Are they the red head "big man" waders?


----------



## duckcutter788 (Jan 5, 2010)

Well big guy i can help you with this question. I'm a big as well. I'm 6'8'' and i weight 250. I don't seem to have a hard time finding waders. I have two different pairs. One are hodgman 1000 grams. I use these for the early season. The others are Lacrosse Northern Flight waders. They both fit perfect and have not had problems with them. They are not the big man sizes just regular size. My Dad uses the Lacrosse when we go out to Arkansas. He is 6'4''and weights 300 and they fit him good. So i can't tell you which would be the best for you. It seems that waders are being made bigger than they use to make them. I guess i would go look for the Big man Sizes. Macks makes a good one. That's were i would start. But, if you would like to try both my pair to see which one's you like you can. I just live in Statham.


----------



## Gaducker (Jan 6, 2010)

Bigcamo.com

  I got the ones with expandable straps on them and theres plenty of room.  I can put my arms down in the waders and still have plenty of room.  After years of wearing waders that were to small these are the bomb.  Some folks might say there to big but I love the fact that I can move around in them and actually pick my foot up higer than my knees if needed.


----------



## briar270wsm (Jan 6, 2010)

duckcutter788 said:


> Well big guy i can help you with this question. I'm a big as well. I'm 6'8'' and i weight 250. I don't seem to have a hard time finding waders. I have two different pairs. One are hodgman 1000 grams. I use these for the early season. The others are Lacrosse Northern Flight waders. They both fit perfect and have not had problems with them. They are not the big man sizes just regular size. My Dad uses the Lacrosse when we go out to Arkansas. He is 6'4''and weights 300 and they fit him good. So i can't tell you which would be the best for you. It seems that waders are being made bigger than they use to make them. I guess i would go look for the Big man Sizes. Macks makes a good one. That's were i would start. But, if you would like to try both my pair to see which one's you like you can. I just live in Statham.

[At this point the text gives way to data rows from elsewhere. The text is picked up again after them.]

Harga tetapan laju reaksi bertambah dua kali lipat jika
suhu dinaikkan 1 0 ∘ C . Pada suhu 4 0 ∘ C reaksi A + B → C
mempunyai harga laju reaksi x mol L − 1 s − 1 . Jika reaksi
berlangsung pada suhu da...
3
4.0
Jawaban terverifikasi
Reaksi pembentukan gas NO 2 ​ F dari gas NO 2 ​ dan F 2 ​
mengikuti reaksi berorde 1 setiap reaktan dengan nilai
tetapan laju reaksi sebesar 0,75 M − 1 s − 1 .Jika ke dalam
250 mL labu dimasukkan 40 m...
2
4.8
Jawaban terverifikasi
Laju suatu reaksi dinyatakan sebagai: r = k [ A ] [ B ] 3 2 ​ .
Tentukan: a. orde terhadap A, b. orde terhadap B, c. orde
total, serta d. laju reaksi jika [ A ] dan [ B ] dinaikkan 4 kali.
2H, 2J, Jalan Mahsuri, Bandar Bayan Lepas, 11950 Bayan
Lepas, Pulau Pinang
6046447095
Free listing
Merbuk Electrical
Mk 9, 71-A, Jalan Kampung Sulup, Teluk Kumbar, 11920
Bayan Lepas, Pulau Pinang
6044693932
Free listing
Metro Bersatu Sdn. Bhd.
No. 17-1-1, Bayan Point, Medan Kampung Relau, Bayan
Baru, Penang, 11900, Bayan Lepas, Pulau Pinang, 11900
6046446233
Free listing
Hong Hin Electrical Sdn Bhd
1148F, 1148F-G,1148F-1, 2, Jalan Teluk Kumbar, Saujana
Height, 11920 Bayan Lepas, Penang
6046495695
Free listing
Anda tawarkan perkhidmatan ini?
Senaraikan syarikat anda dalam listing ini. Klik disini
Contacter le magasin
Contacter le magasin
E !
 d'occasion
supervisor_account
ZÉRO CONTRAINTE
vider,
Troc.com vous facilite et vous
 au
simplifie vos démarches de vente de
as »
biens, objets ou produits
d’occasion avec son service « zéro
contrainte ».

Do you no Tey Dotson Butch Johnson or eddie jackson


----------



## J-MAC81 (Jan 6, 2010)

I am a big guy and i got the BIG BOY ITASCA waders from bigcamo,com and have been very happy with them. They are the biggest "big man" waders i have ever come across


----------



## wingding (Jan 6, 2010)

I had a pair of big boy itasca waders. Got one good season out of them and they went to pieces. The crotch first and then the boot. Them things were a mile to long. When they say big it means tall to. Bought some mad dog waders in stout and love them.


----------



## Gaducker (Jan 6, 2010)

wingding said:


> I had a pair of big boy itasca waders. Got one good season out of them and they went to pieces. The crotch first and then the boot. Them things were a mile to long. When they say big it means tall to. Bought some mad dog waders in stout and love them.




I had another pair before these and got 5 seasons out of em


----------



## Wild Turkey (Jan 6, 2010)

waders are normally sized in waist by foot size.
Try being 6'5" and 250 with size 10 feets.


----------



## 01Foreman400 (Jan 6, 2010)

http://www.cabelas.com/cabelas/en/templates/product/standard-item.jsp?_DARGS=/cabelas/en/common/catalog/item-link.jsp_A&_DAV=MainCatcat20564-cat20614_TGP&id=0021566830412a&navCount=2&podId=0021566&parentId=cat20614&masterpathid=&navAction=push&catalogCode=XK&rid=&parentType=index&indexId=cat20614&hasJS=true


----------



## schreck_1 (Jan 6, 2010)

I'm 6' 3", 280#.  I have Gander Mtn Guide Series waders size 13 and they fit great.


----------